|
Musul ve sonrası

Irak ve Suriye'de senelerdir olup bitenler gösteriyor ki, bu coğrafyalarda varolan güçlerin rasyonel olarak tanımlanabilecek bir tarafı mevcut değil. Bir şeyin rasyonel olması, yâni akıl yürüterek anlaşılabilir olması,bâzı sağlam öngörülerde bulunmayı da sağlayabilir. Süreç irrasyonel olunca , sağlam ve mâkul öngörülerde bulunmak da zorlaşıyor. Zemin o kadar kaypak ki, herhangi bir “aktörün”-bu ezber lâftan da son derecede rahatsız olduğumu söylemeliyim- eylemlerinin nereye evrileceğini, evveli ve âhiri ile tahmin etmek zorlaşıyor. O zaman da sonu gelmeyen bir spekülasyonlarda bulunmaya başlıyoruz. Sizleri bilmem ama ; bendeniz, TV'leri dolduran “uzman” stratejistlerin atıp tutmalarından bıktım usandım. Netice ortada: bugün herhangi bir futbol maçını konuşmanın vasatlarıyla , Irak'da veyâ Suriye'de olup bitenleri konuşmanın vasatları garip bir biçimde örtüşür hâle geldi. Maalesef meselelere sağlam bir “doktrin” birikimi ve saha tecrübesi üzerinden bakanların sayısı bir hayli az. Bu ikisini birleştirenlerin sayısı ise çok daha az.



Bu kaotik süreci anlamak, kaosun içinde kalarak ve belirsizliklerin üzerine “entelektüel” iddia oyunları oynayarak olmuyor. Bir defâ , hatırda tutulması gereken bir husus var. Târih irrasyonel olaylardan geçilmez. Bütün bu irrasyonel süreçlerin şu veyâ bu şekilde bir rasyonalitesi olduğunu ancak olayların üzerinden zaman geçtikten sonra anlayabiliyoruz. Suriye ve Irak meseleleri de böyle. Sonsuz kaos olmaz. Eminim; birgün bu coğrafyalar yatıştığında, kaotik dalgalanmalar dindiğinde olup bitenleri yerli yerine oturtacağız. Ama mahâret bugün, zihinlerimizi kaotik “happening” lere kaptırmadan kavrayış kapasitemizi arttırmak; bunun için de bâzı mühim parametreleri veri almak.

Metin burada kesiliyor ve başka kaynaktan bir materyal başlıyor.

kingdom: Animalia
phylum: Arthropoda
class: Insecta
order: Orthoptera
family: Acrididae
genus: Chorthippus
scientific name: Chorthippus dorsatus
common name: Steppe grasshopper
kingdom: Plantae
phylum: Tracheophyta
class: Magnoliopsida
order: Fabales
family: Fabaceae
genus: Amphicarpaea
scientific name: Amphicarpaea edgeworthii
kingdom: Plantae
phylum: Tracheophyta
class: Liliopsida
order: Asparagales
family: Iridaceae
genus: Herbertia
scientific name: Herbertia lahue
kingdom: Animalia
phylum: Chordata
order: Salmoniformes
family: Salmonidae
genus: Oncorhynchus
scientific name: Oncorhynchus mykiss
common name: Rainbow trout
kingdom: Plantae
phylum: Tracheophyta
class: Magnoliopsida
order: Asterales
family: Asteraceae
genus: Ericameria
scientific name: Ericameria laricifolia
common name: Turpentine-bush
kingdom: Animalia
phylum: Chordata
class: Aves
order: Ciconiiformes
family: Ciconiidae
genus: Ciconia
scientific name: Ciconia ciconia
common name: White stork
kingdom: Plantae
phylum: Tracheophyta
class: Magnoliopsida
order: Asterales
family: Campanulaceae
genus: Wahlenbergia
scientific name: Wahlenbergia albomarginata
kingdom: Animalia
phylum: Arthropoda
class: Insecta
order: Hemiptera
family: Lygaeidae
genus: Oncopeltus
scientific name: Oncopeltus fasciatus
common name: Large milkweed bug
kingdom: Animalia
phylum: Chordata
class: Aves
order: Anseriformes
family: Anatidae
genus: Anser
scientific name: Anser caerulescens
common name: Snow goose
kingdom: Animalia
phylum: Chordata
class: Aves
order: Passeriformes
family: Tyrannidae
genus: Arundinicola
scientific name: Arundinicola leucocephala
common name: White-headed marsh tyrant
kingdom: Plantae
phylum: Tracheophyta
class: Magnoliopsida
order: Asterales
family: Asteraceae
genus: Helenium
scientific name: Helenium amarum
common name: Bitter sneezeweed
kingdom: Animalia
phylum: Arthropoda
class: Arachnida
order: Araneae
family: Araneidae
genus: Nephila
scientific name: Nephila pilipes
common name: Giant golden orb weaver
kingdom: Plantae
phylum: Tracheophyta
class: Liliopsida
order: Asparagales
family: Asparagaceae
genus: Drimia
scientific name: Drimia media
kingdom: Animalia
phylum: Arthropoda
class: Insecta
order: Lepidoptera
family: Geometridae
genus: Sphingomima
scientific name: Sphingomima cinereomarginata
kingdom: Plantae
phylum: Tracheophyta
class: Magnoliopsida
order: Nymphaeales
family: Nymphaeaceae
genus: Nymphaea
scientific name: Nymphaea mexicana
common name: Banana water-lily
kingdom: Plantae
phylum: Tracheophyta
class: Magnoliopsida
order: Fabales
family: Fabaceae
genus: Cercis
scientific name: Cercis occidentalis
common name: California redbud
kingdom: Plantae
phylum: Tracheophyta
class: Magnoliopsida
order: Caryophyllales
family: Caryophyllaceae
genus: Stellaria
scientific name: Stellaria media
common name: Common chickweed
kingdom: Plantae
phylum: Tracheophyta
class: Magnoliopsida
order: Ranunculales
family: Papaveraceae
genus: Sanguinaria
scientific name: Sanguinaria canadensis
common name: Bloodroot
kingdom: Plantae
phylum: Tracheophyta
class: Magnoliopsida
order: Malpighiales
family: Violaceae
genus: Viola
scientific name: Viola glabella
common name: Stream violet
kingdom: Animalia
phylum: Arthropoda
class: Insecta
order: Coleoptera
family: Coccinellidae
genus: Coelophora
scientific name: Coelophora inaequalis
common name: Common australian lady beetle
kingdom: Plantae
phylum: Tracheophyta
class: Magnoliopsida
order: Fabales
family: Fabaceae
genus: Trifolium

Şöyle bir nefeslenip, bâzı tarihsel bilgilerimizi hatırlayalım. Osmanlı İmparatorluğunun duraklama ve çöküş devirleri olarak tanımladığımız 17.Asır ile 20.Asır arasındaki zaman aralığında yaşananlara bir bakalım. Karşımıza başlıca dört güç çıkıyor. Osmanlı İmparatorluğu, evvelâ Batı'da merkantlist dönüşümünü başarmış Habsburglarla; Doğu'da ise İran ile yorucu savaşların baskısı altına girdi. 18.Asıra doğru İran ve görece olarak Habsburglar devreden çıkacaktır. 18.Asırda modernleşme yolunda çok mühim dönüşümleri başarmış olan Çarlık Rusya'sı baskın olarak devrededir. Nihâyet 19.Asırda Mısır'ın işgâli üzerinden Fransa sahneye çıkmıştır. Dikkât edelim; bu asırlar boyunca dünyânın “süper gücü” olan İngiltere bu coğrafyalarda gözükmemektedir. Ama bugün biliyoruz ki, “üzerinde güneş batmayan imparatorluk” olan İngiltere, bir başrol oyuncusu olarak son sahneyi beklemektedir. “Uvertür” güçler olarak gerek Rusya'nın gerek Fransa'nın Osmanlı İmparatorluğunu parçalayıp yutmasının önündeki kırmızı çizgileri de bu güç belirlemektedir. İngiltere; Fransa ve Rusya'yı Osmanlı ile savaştırmanın onları ne kadar yoracağını bilir. Bir noktaya kadar onlara hareket alanı bırakır. Ama kırmızı çizgilerinin aşılacağını gördüğü noktada da onları durdurur. Ya onları birbirine düşürür; veyâ doğrudan püskürtür. Hasılı Osmanlı coğrafyasında statükoyu şöyle veyâ böyle devam ettirme siyâseti gütmüş olduğunu biliyoruz. 2O.Asrın başında , özellikle de petrol meselesinin üzerinden Osmanlı'yı parçalamaya karar veren yine İngiltere olmuş; boşlukta kalan ve can havliyle yükselen yeni güç olan Almanya'ya sarılan Osmanlı kaybetmiş ve dağılmıştır. Paylaşımda ise zeytinyağı misâli suyun üzerine çıkan ve ittifak ettiği Fransa'ya fazla bir şey koklatmayan yine İngiltere olmuştur. (Fransa'nın diplomaside yediği kazığın haddi hesabı yoktur).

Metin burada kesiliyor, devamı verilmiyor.